5.29 幸福の日
おじいさんは、おばあさんの作った朝の味噌汁を飲みながらにこにこと笑っていた。
「どうしたんですか。何かいいことでもありましたか」
おばあさんは、おじいさんの湯呑みに緑茶を注ぐと、二人の間にあるまめざらに残っていた黄色いたくあんの端っこを口に運んだ。
それはおじいさんが食事の最後に食べようと思って残しておいたものだったが、ポリポリと音を立てて首を傾げるおばあさんを見たらおじいさんはそれだけで満足してしまった。
「いやね、今日も幸せだなと思ってね」
おじいさんは、毎日これを口にする。
朝起きて腰が痛くなかった時、庭に猫が遊びにきたとき、コンビニのくじが当たった時、おばあさんと手を繋いで買い物に行く時などがそうだ。
「あら。いつものシャケと玉子焼きとお味噌汁と白いごはんだけですけど」
おばあさんは感心するように頷きながら噛み砕かれたたくあんを飲み込んだ。
「いつもの食事をあなたと食べられるんだから、僕は幸せ者でしょうよ」
そう言ってお味噌汁のお椀を傾け、最後の一口まで飲みきった。
「今のあなたって、本当に幸せ上手ね。昔はいっつもしかめ面だったのに」
おばあさんは呆れたように笑いながら、いそいそとテーブルの上を片付け始めた。
「きっとあなたのおかげでしょうね。どれ、僕がさげますよ。あなた今日腰が痛いって言ってたでしょ」
おじいさんは自分の皿とおばあさんの皿を重ねておぼんに載せ、軽々と持ち上げると台所へ向かった。
「何で今日はあれがあるって分かってるのかしら。うちの旦那、エスパー?」
おばあさんはよっこいしょ、と立ち上がると、おじいさんには内緒で買った苺のケーキを取りに玄関に向かった。

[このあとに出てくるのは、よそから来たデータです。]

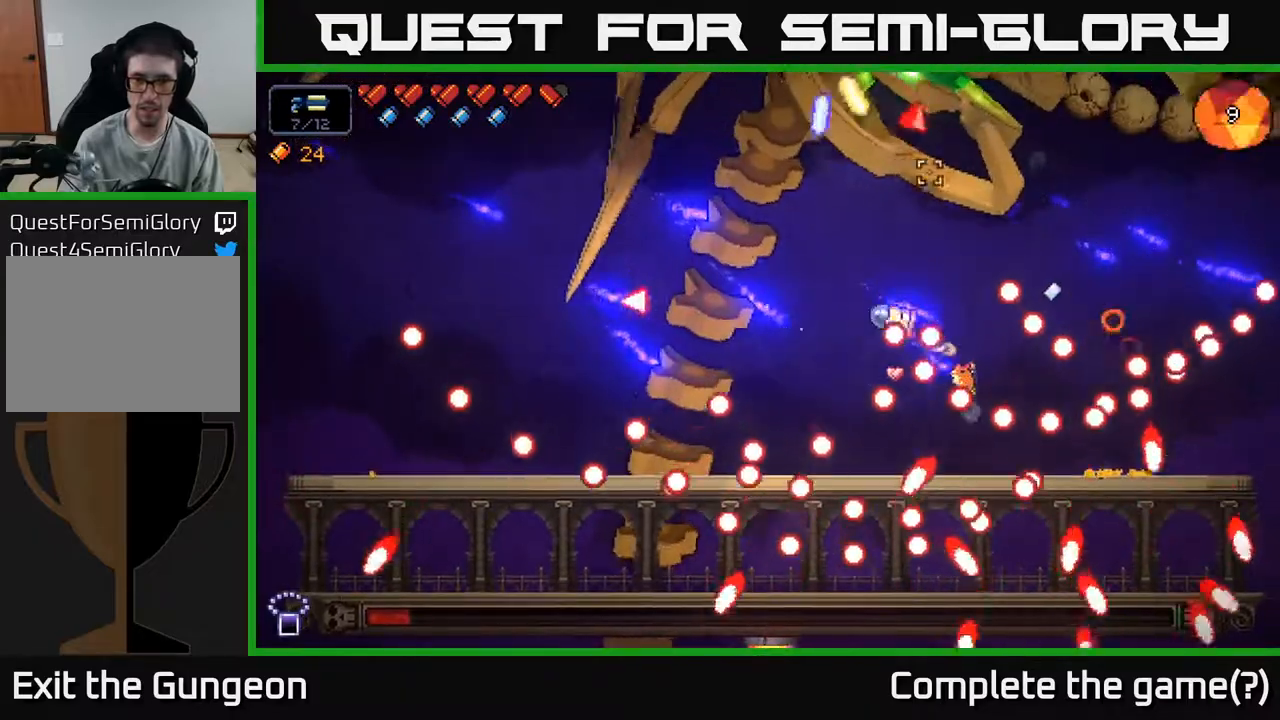
{"buttons": [], "left_stick": "left", "right_stick": "up", "events": [[317, "A", "up"]]}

ケーキ屋を営む娘夫婦の作る苺のケーキは、二人の大好物なのである。
台所からは水を流す音と共に鼻歌が聞こえてきて、おばあさんもつられてそのメロディーを口ずさんだ。
「あらら。私もすっかり幸せ上手ね」
「んー?何か言ったー?」
「何にも言ってないわよー」
痛む腰を押さえながらも足取り軽く、おばあさんはおじいさんの喜ぶ顔を想像してくすくすと笑った。